O halde, hasarın teminat dışı kalabilmesi için kazanın meydana geliş şekli itibariyle sürücünün salt (münhasıran) alkolün etkisi altında kaza yapmış olması gerekmektedir. Diğer bir anlatımla, sürücünün alkollü olması tek başına hasarın teminat dışı kalmasını gerektirmez. Üstelik, böyle bir durumda hasarın teminat dışı kaldığının ispat yükü TTK’nun 1281. maddesi hükmü gereğince sigortacıya düşmektedir.
Yargıtay’ın yerleşik uygulamalarında; sürücünün aldığı alkolün oranının doğrudan doğruya sonuca etkisi bulunmadığından, mahkemece nöroloji uzmanı, hukukçu ve trafik konusunda uzman bilirkişilerden oluşan bilirkişi kurulu aracılığıyla olayın salt alkolün etkisiyle gerçekleşip gerçekleşmediğinin, alkol dışında başka unsurlarında olayın meydana gelmesinde rol oynayıp oynamadığının saptanması, sonuçta olayın tek başına alkolün etkisiyle meydana geldiğinin saptanması durumunda, oluşan hasarın poliçe teminatı dışında kalacağından davanın kabulüne aksi halinde
reddine karar verilmesi gerekeceği ilkesi benimsenmektedir. (YHGK 23.10.2002 gün ve 2002/11-768-840; YHGK 7.4.2004 gün ve 2004/11-257-212; YHGK 2.3.2005 gün ve 2005/11-81-18; YHGK 14.12.2005 gün 2005/11-624-713 sayılı ilamları).
Somut olayda, kaza tesbit tutanağına ve … Devlet Hastanesinde görevli Dr. … tarafından, … hakkında düzenlenen 18.5.2009 tarihli genel adli muayyene raporuna göre, resmi belgelerin aksi davacı tarafça kanıtlanamadığından davacıya ait aracın olay anındaki sürücüsünün … olduğunun kabulü gerekmiştir. Adı belirtilen sürücü 1.90 promil alkollü olarak araç kullanırken fren yaptığı esnada direksiyon hakimiyetini kaybederek kazaya sebebiyet vermiştir. Ancak, yukarıda açıklanan ilkelere göre, sürücünün alkollü olması yalnız başına hasarın teminat dışında kalmasını gerektirmez. Oluşan hasarın salt alkolün etkisi altında oluşup oluşmadığının saptanması gerekir. Bu konuda mahkemece hiç inceleme ve araştırma yapılmadan aracın sürücü … yönetiminde iken kazaya karıştığı ve sürücünün alkollü olması sebebiyle hasarın teminat kapsamında kalmadığından bahisle davanın reddine karar verilmiştir. Eksik inceleme ile hüküm kurulamaz.

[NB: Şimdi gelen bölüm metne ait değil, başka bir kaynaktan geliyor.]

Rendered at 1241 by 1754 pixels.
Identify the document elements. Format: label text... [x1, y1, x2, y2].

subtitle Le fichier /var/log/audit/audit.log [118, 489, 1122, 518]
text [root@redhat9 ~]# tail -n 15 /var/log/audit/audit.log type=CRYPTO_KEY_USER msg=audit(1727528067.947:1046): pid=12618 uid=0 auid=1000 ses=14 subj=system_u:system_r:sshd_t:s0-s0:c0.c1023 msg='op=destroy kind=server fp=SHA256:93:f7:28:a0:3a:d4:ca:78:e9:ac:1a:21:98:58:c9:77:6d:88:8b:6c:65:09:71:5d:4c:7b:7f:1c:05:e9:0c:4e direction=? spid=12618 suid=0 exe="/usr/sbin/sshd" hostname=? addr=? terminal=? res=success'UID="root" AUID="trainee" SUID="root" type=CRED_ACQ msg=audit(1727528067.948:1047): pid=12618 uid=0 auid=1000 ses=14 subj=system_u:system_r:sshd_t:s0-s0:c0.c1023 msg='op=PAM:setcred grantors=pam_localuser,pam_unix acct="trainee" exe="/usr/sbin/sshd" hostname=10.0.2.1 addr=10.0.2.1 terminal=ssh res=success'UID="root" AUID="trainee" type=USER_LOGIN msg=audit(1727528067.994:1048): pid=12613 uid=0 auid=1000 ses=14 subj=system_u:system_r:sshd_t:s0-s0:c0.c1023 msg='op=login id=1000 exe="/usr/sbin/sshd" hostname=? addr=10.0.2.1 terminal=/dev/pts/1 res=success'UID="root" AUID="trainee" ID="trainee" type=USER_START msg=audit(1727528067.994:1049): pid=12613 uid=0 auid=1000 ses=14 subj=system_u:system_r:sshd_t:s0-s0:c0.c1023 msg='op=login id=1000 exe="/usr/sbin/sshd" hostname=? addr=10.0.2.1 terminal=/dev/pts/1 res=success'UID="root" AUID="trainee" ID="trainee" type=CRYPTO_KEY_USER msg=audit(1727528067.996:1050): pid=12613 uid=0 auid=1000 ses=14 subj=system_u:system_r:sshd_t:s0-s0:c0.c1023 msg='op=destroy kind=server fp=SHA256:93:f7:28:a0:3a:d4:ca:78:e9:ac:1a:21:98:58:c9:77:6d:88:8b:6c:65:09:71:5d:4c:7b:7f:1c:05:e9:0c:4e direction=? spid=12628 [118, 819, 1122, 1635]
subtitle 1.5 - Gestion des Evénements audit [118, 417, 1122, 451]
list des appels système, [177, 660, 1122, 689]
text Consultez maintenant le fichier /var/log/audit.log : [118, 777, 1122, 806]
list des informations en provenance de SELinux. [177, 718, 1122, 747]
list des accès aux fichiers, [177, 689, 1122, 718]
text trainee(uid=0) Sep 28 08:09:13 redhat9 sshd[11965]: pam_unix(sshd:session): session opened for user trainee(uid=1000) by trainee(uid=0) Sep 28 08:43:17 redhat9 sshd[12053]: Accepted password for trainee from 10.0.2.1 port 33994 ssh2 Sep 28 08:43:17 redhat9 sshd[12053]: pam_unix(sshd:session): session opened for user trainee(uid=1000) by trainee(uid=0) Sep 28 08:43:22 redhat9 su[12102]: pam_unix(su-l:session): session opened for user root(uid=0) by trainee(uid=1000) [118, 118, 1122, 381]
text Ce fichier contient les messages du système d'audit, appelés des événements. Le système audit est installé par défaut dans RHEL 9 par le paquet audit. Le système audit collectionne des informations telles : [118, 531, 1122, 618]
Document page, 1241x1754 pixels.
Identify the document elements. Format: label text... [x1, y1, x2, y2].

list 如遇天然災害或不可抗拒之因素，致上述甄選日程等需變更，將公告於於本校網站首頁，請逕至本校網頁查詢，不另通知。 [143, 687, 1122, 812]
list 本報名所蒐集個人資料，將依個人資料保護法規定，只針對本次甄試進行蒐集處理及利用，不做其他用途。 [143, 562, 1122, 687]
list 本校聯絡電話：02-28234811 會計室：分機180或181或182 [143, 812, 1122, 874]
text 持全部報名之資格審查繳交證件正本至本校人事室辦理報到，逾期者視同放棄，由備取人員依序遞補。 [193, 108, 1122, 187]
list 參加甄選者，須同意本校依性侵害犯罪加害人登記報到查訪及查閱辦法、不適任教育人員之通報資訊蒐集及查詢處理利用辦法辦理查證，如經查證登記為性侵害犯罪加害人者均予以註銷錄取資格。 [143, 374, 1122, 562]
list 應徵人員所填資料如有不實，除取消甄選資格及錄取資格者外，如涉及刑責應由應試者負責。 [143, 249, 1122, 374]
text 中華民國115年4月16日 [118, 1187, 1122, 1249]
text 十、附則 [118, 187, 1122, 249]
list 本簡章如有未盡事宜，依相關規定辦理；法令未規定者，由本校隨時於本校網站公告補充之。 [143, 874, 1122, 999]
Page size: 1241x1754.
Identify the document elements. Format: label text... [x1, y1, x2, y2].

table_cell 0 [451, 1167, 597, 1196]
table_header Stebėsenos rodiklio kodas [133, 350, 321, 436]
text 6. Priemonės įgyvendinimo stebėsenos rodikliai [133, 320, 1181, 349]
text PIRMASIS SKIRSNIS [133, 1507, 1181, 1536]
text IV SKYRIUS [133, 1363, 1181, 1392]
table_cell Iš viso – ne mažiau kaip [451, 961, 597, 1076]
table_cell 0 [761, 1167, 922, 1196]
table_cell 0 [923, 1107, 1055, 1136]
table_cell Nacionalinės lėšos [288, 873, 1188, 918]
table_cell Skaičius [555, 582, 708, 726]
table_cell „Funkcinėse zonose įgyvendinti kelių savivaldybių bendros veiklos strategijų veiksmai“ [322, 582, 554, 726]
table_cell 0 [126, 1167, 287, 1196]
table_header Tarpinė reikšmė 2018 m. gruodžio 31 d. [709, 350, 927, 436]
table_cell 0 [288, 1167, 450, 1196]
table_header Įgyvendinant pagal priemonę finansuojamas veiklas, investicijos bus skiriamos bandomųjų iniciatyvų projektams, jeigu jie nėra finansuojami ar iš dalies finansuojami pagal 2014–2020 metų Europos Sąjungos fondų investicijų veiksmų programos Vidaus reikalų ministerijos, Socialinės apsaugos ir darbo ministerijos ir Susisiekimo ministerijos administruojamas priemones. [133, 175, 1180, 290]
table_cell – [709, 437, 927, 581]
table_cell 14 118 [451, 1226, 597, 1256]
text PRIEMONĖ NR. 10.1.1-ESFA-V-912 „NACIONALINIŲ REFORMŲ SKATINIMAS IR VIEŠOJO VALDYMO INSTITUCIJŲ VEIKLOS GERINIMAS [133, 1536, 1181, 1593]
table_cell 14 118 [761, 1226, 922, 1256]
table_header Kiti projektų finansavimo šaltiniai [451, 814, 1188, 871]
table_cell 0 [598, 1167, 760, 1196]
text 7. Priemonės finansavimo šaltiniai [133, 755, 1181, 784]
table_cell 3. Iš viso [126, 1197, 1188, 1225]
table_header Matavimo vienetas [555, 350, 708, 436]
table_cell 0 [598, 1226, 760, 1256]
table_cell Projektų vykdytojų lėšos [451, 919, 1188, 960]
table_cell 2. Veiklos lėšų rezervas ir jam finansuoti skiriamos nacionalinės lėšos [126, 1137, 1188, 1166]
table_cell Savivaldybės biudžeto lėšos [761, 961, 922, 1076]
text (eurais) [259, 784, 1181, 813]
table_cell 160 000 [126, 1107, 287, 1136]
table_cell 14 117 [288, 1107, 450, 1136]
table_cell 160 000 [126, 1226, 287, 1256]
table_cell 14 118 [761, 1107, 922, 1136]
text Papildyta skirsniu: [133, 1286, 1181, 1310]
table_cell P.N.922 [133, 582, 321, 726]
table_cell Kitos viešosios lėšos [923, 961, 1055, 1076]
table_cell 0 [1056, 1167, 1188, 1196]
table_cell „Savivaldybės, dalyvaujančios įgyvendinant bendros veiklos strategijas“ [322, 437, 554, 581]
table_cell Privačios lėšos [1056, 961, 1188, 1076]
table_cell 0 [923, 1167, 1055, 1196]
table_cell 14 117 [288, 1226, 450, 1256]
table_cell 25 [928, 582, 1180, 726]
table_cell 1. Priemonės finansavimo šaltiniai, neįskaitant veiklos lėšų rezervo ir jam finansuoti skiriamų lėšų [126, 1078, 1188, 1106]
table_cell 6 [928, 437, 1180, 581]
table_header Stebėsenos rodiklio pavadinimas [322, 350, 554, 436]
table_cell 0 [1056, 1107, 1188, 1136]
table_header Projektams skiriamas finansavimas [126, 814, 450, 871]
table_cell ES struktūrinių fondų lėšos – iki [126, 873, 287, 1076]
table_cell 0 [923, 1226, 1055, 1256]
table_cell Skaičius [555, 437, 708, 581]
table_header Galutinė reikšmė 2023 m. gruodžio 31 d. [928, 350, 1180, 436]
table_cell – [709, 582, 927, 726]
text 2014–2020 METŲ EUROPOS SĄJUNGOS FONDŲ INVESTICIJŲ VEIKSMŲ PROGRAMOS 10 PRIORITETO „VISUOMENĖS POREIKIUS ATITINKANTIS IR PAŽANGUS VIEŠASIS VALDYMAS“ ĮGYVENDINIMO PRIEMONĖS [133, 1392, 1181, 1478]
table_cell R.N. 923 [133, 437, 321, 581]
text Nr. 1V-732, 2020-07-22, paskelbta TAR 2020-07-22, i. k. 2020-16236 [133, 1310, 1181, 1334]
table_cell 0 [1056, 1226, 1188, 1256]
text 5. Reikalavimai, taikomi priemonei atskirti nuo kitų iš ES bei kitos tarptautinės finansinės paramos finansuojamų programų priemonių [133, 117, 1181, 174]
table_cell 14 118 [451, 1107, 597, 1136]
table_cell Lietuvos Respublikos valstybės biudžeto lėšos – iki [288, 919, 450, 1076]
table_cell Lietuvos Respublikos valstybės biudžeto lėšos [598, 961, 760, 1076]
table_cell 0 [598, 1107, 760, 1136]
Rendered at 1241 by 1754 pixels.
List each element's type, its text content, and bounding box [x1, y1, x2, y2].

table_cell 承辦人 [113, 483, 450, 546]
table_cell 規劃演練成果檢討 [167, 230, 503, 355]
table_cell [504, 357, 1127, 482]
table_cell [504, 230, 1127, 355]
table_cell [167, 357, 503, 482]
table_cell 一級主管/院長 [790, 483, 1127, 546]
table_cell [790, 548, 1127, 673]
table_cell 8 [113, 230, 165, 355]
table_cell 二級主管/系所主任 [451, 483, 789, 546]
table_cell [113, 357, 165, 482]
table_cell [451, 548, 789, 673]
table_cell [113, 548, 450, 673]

Bu durumda mahkemece, aralarında nöroloji ve trafik uzmanı (kusur konusunda) bilirkişilerden oluşacak bilirkişi kurulundan, olayın oluş şekli, yol ve hava durumu ve dosyadaki diğer deliller birlikte değerlendirilip, kazanın münhasıran alkolün etkisi altında gerçekleşip gerçekleşmediğinin, başka unsurlarında etkili olup olmadığının tesbiti hususlarında ayrıntılı, gerekçeli ve denetime elverişli bir rapor alınarak sonucuna göre karar verilmesi gerekirken yazılı şekilde hüküm kurulması doğru görülmemiştir.
SONUÇ: Yukarıda 1 nolu bentte açıklanan nedenlerle davacı vekilinin sair temyiz itirazlarının reddine, 2 nolu bentte açıklanan nedenlerle davacı vekilinin temyiz itirazının kabulü ile hükmün BOZULMASINA ve peşin alınan harcın istek halinde temyiz eden davacıya geri verilmesine 8.11.2012 gününde oybirliğiyle karar verildi.